What is needed: Please reproduce, exactly as given, the lines running from the start of the data to the line containing "left knee: (1036, 904)", inclusive, and omit the pictures.

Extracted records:
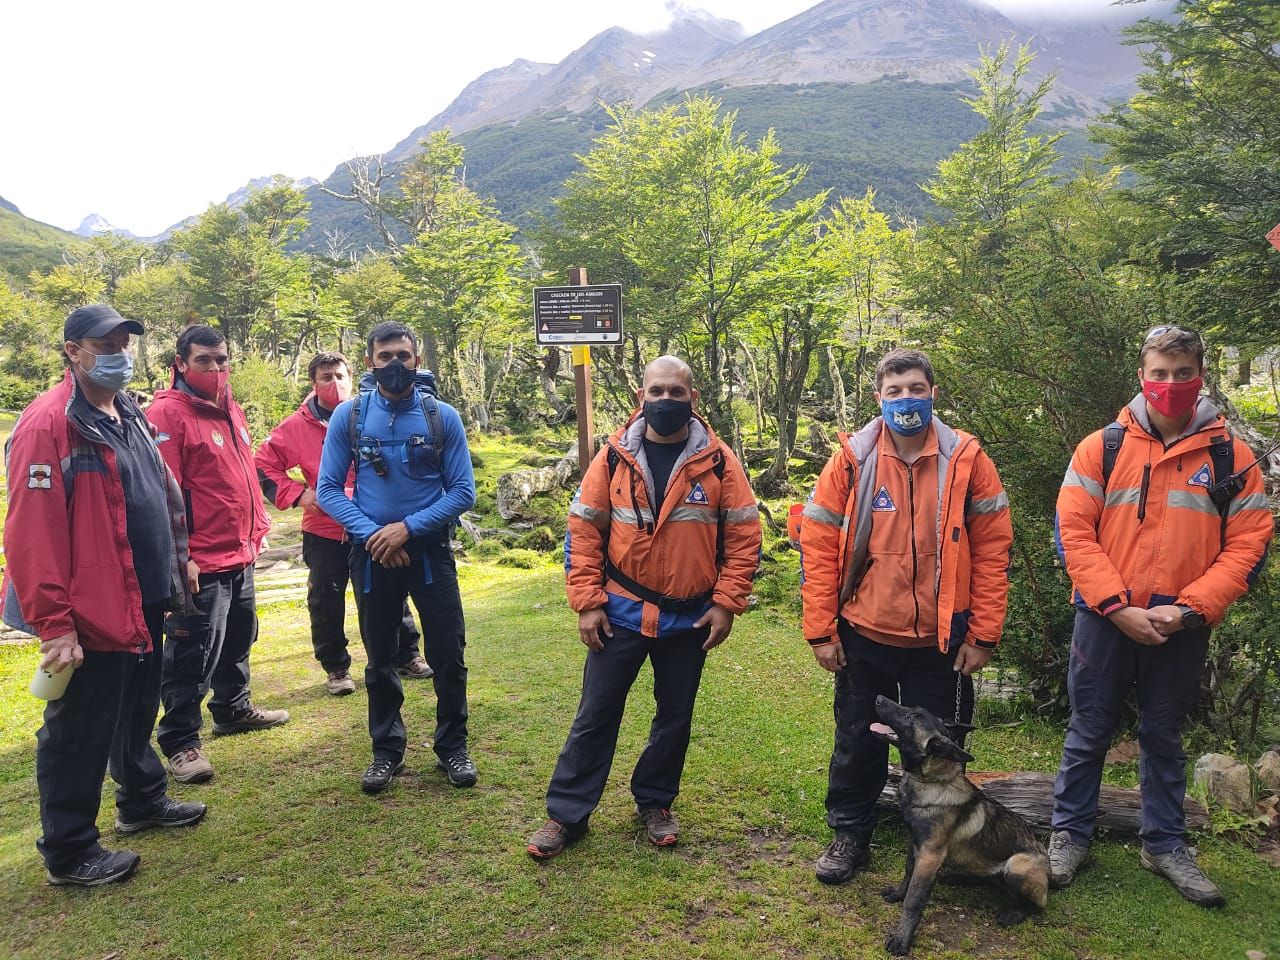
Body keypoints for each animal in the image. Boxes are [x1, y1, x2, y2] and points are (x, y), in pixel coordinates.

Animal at [870, 696, 1049, 957]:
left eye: (911, 717)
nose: (879, 698)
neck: (930, 781)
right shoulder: (914, 844)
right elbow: (907, 875)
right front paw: (897, 894)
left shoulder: (930, 855)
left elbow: (915, 900)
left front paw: (902, 938)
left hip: (1017, 865)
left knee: (1036, 904)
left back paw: (1015, 913)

Answer box:
Body keypoints for each animal in the image. Boxes are [x1, y1, x2, y2] and points are (x, y), in pixel coordinates.

Animal at [870, 696, 1049, 957]:
left eye: (911, 717)
nose: (879, 698)
neck: (930, 781)
right shoulder: (914, 844)
right elbow: (907, 875)
right front paw: (897, 894)
left shoulder: (930, 855)
left elbow: (915, 900)
left front paw: (902, 938)
left hip: (1017, 865)
left knee: (1036, 904)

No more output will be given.